The Americans came in for praise. “We were very fortunate [Bill] Clinton was president, good State Department advisers were evenhanded, Clinton’s speeches here were absolutely perfect, he got the nuances right, which meant he’d taken the trouble to understand it. [U.S. Special Envoy] George Mitchell had the patience of Job. I don’t know how he stood it year after year.”
Finally, Dunlop said, British Prime Minister Tony Blair told Northern Ireland, “The train is leaving, and either you’re on board or you’re not on board. But you have to understand, it’s going.” The booming voice of Northern Ireland’s most easily recognized and consistently anti-settlement political figure, cofounder of the Democratic Unionist Party, the Rev. Ian Paisley, finally stepped in to assist the peace.

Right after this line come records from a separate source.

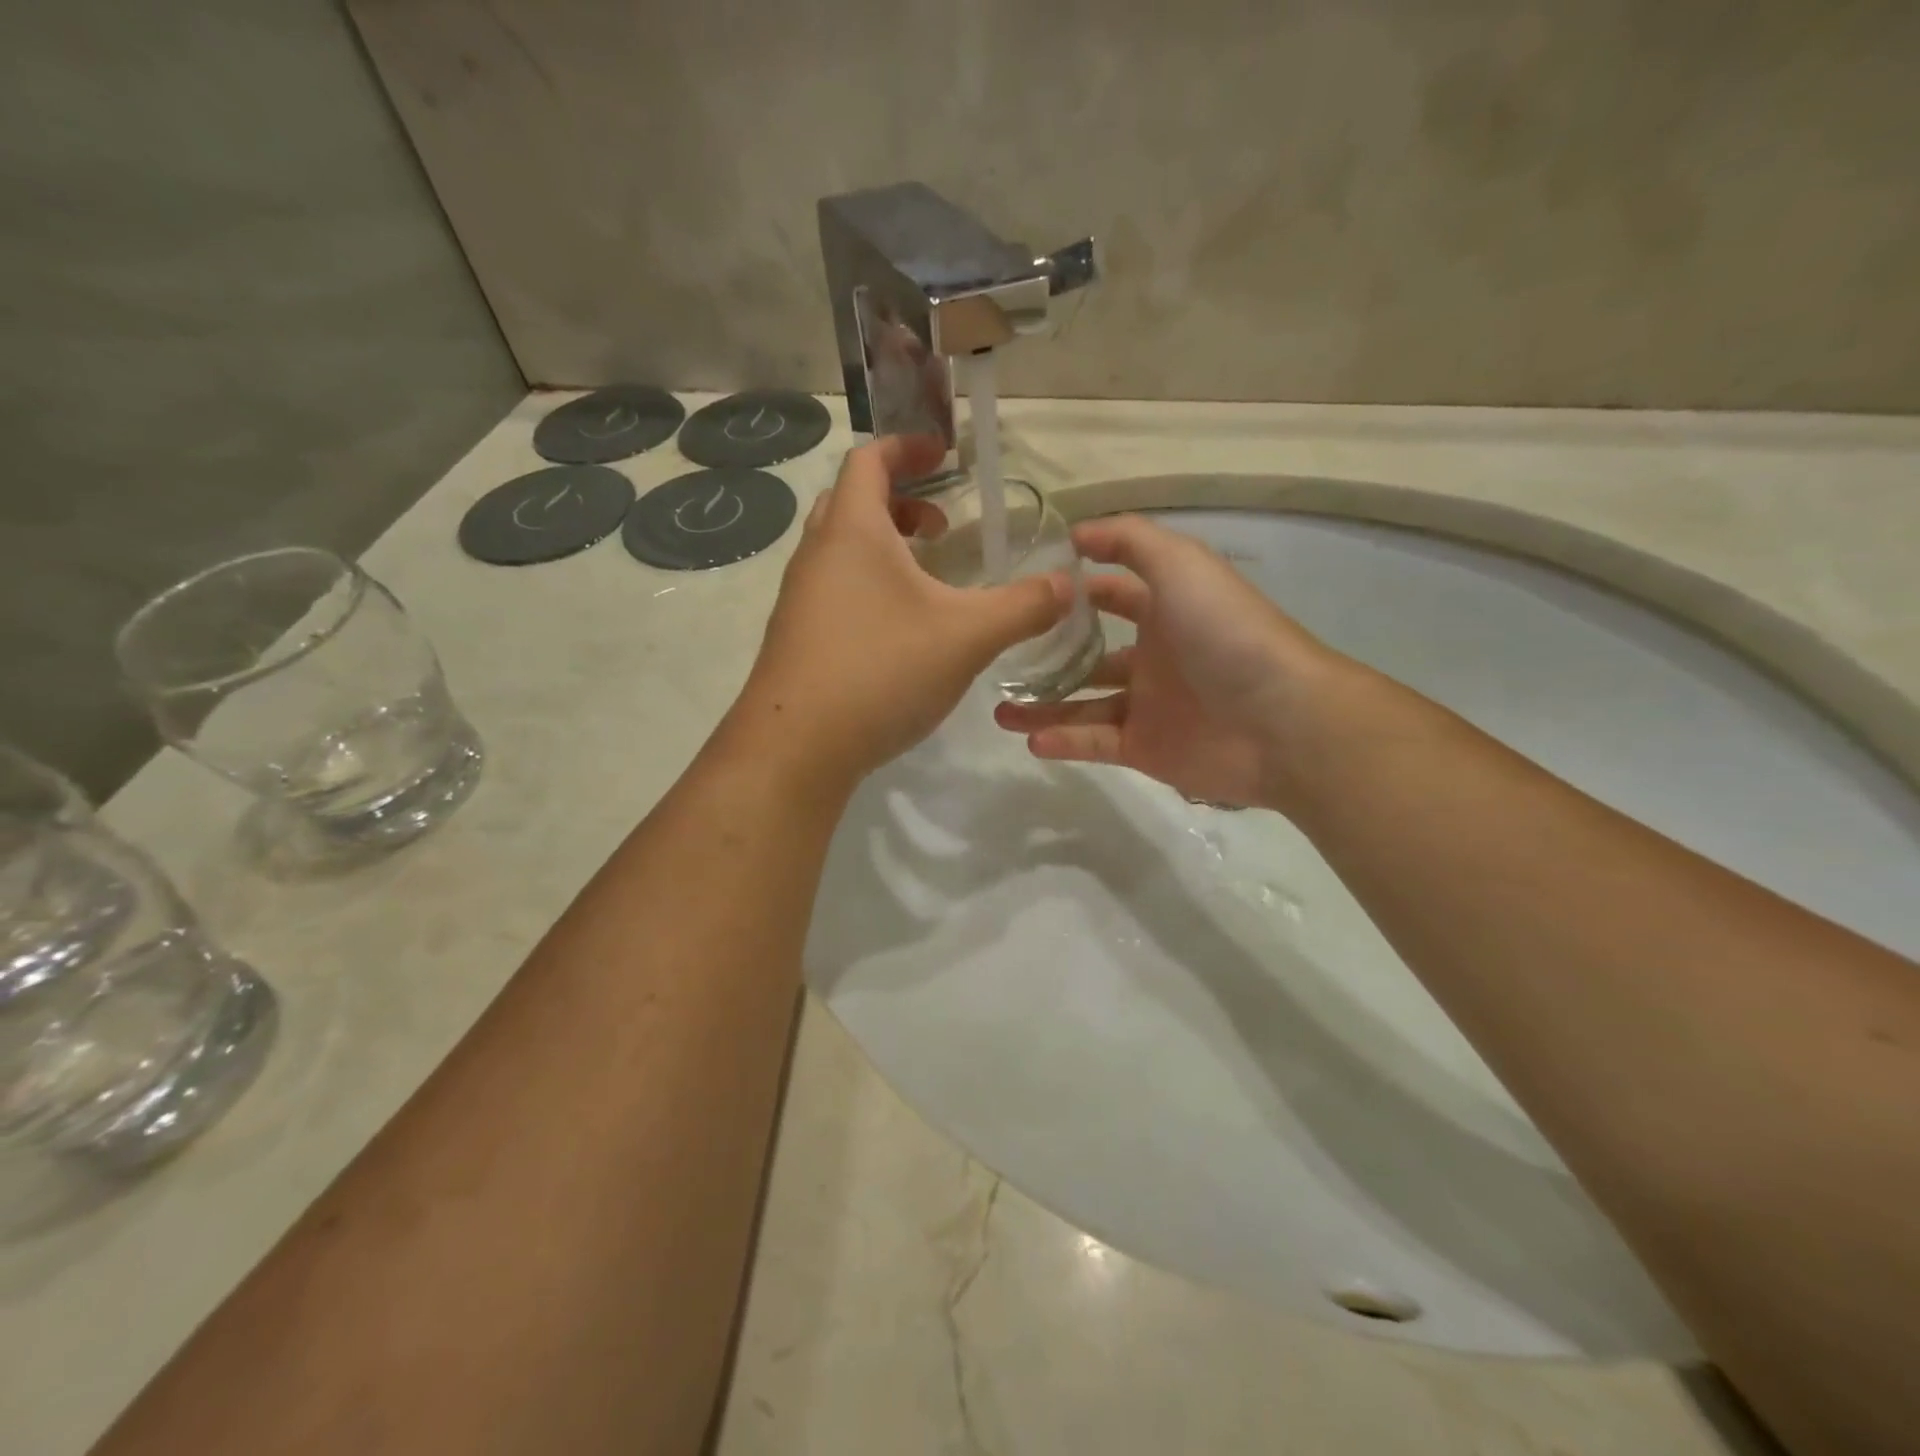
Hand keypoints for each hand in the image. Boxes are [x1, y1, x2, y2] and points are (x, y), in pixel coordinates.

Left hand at [729, 437, 1069, 790]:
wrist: (796, 748)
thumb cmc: (881, 670)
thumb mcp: (966, 636)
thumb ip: (1023, 607)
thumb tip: (1067, 585)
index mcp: (852, 530)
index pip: (869, 459)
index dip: (907, 447)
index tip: (945, 453)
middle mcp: (816, 555)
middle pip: (852, 503)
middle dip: (899, 502)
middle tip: (939, 527)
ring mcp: (799, 599)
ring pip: (841, 552)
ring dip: (883, 550)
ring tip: (926, 581)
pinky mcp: (796, 639)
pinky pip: (833, 592)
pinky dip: (867, 589)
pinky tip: (898, 634)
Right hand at [994, 514, 1338, 812]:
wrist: (1279, 720)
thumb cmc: (1226, 633)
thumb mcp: (1181, 564)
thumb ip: (1131, 541)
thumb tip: (1076, 533)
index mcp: (1166, 611)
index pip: (1113, 595)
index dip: (1075, 591)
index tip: (1026, 592)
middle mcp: (1155, 657)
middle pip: (1090, 656)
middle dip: (1049, 656)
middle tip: (1002, 657)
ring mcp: (1149, 707)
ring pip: (1084, 704)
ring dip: (1043, 706)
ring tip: (1000, 709)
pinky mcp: (1147, 750)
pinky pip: (1096, 743)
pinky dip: (1063, 742)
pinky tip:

Paisley (ennobled by Queen Elizabeth II as Baron Bannside) supported decommissioning. “Nobody quite knew why,” Dunlop said. “Someone said to me, ‘You know, John, he became a Christian.’ He said, ‘Seriously, it was a kind of spiritual insight he got.’ ”
Dunlop added, “Give this to Paisley, when he said he’d do something, he did it with some style.” The Ulster paramilitaries surrendered their arms.
Reynolds, a monk at Belfast’s Clonard Monastery for the past 28 years, said the settlement will continue to work because “it is based on the three essential political relationships: Britain-Ireland, Northern Ireland-Republican Ireland, and the internal politics in the north.”
The monk became involved in 1983 in an unexpected way. Irish sisters of the Family of Adoration established a convent in Belfast in 1980. The Family of Adoration, founded by a group of women in Paris in 1848 after the city’s archbishop was killed, came together in the conviction, Reynolds said, “that it is really on our knees before God we receive the gift of peace.” His involvement with the Family of Adoration led Reynolds into the broader work of the churches: creating a space for peace.
Reynolds continued, “They used to say, ‘There’ll always be fighting here.’ I used to say, ‘But God doesn’t want us to be fighting. If we work at what God wants, we’ll achieve it. And we’ve done it. We have it for export.’ ”
And the flags that still fly? Will they inevitably rot?
Reynolds said, “More than likely. Or be taken down and folded away. But I think we first have to bring people into an awareness of what we are creating, and what we can yet create.”
Meanwhile, the tourists happily flock to bustling, peaceful Belfast. Most are blissfully unaware of the significance of the elegant, towering lady, the “Beacon of Hope,” at Lanyon Place, in Belfast’s “Thanksgiving Square.”
Yet there she is as she stretches her arms up and out toward the future Reynolds and others foresee.